The book is a novel about a young man, Jack, who joins the Marines against the wishes of his parents. It’s about what motivates young men to serve their country, and how it affects those who love them. It’s also about the self-centeredness of America’s cultural elites. In it God is a tough-as-nails Marine drill instructor who doesn’t care about human suffering but only about good drama. Some Christians might find Schaeffer’s depiction of God offensive. But I couldn’t help smiling at this paragraph about the shock some people get in the afterlife:
Sometimes the dead are so bummed they even argue theology with God. A few days ago, a newly arrived Southern Baptist preacher was so shocked by God’s profanity that he told God that he thought God needed to repent and accept the Lord Jesus Christ as his personal savior. “What are you talking about?” God yelled, “I’m an atheist for Christ’s sake!”

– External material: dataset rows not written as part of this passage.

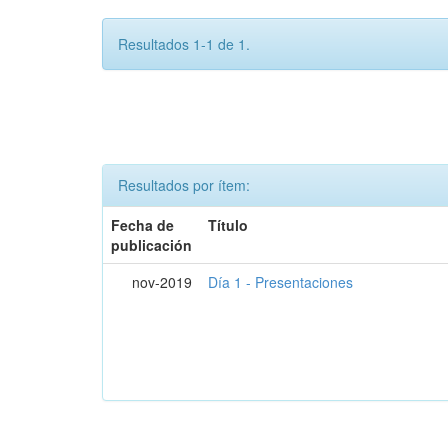
Resultados 1-1 de 1.
Resultados por ítem:
Fecha de
Título
publicación
nov-2019
Día 1 - Presentaciones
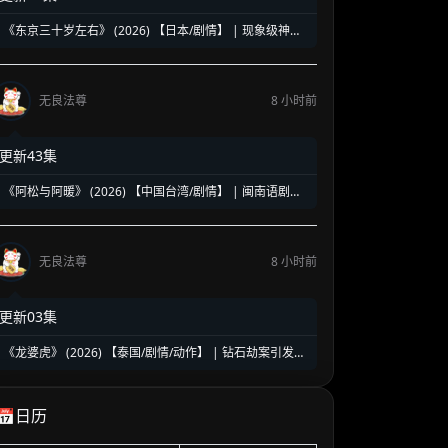
《东京三十岁左右》 (2026) 【日本/剧情】 | 现象级神剧
《三十而已》日版翻拍 | 35岁东京女子图鉴与都市救赎
无良法尊
8 小时前
更新43集
《阿松与阿暖》 (2026) 【中国台湾/剧情】 | 闽南语剧视
帝天后再度携手 | 2026初夏最温情治愈的烟火人间剧
无良法尊
8 小时前
更新03集
《龙婆虎》 (2026) 【泰国/剧情/动作】 | 钻石劫案引发的
清白保卫战 | 泰式硬核动作与悬疑冒险
📅日历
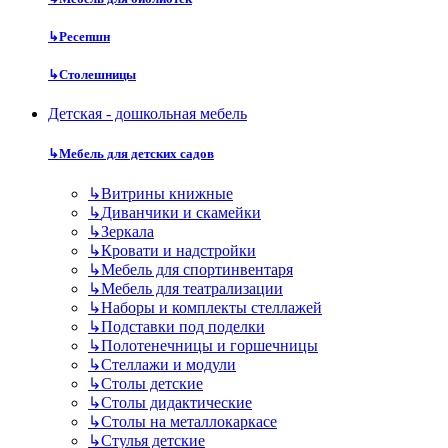
↳
Ресепшн
↳
Столешницы
Детская - дошкольная мебель
↳
Мебель для детских садов
↳
Витрины книжные
↳
Диванчики и скамейки
↳
Зеркала
↳
Кровати и надстройки
↳
Мебель для спортинвентаря
↳
Мебель для театрализации
↳
Наборы и комплекты стеллажей
↳
Подставки под поделки
↳
Полотенечницы и горшечницы
↳
Стеллажи и модули
↳
Столы детские
↳
Столы дидактические
↳
Столы на металлокаркасе
↳
Стулья детские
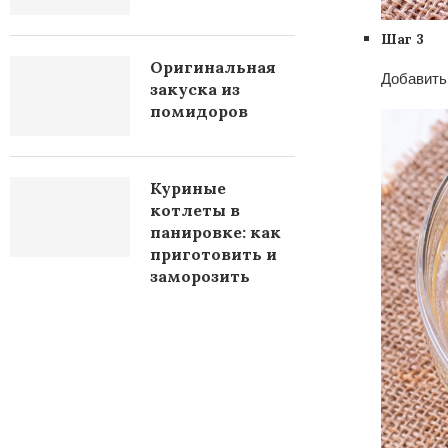
Шаг 3
Оригинальная
Добавить 
закуска из
помидоров
Куриные
котлеты в
панировке: как
приготовить и
заморозить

I don’t think Schaeffer intends his theology to be taken seriously. He’s writing about the meaning that sacrifice gives to our lives, and he thinks Marine drill instructors have the straight skinny on it. I think his intention is to honor drill instuctors, not to dishonor God.
One of the characters, Jack’s sister Amanda, wants to know why our news media are so skewed toward whatever is dishonorable and rarely mention what is honorable. She makes a scene in the newsroom, demanding of the reporters there:
“Why is Jack’s name only in this shitty [newsprint] box?” Amanda yells, as she waves the clipping. “Why do you piss yourselves every time Tony Kushner farts but you can’t be generous to one American hero? Why is a Pulitzer a big deal but not a Silver Star? Who makes those rules? Does anyone in this room have a family member in uniform?”
The book also has a study guide at the end for book clubs. Schaeffer is sure that his novel is true, and he wants to make sure his readers get it.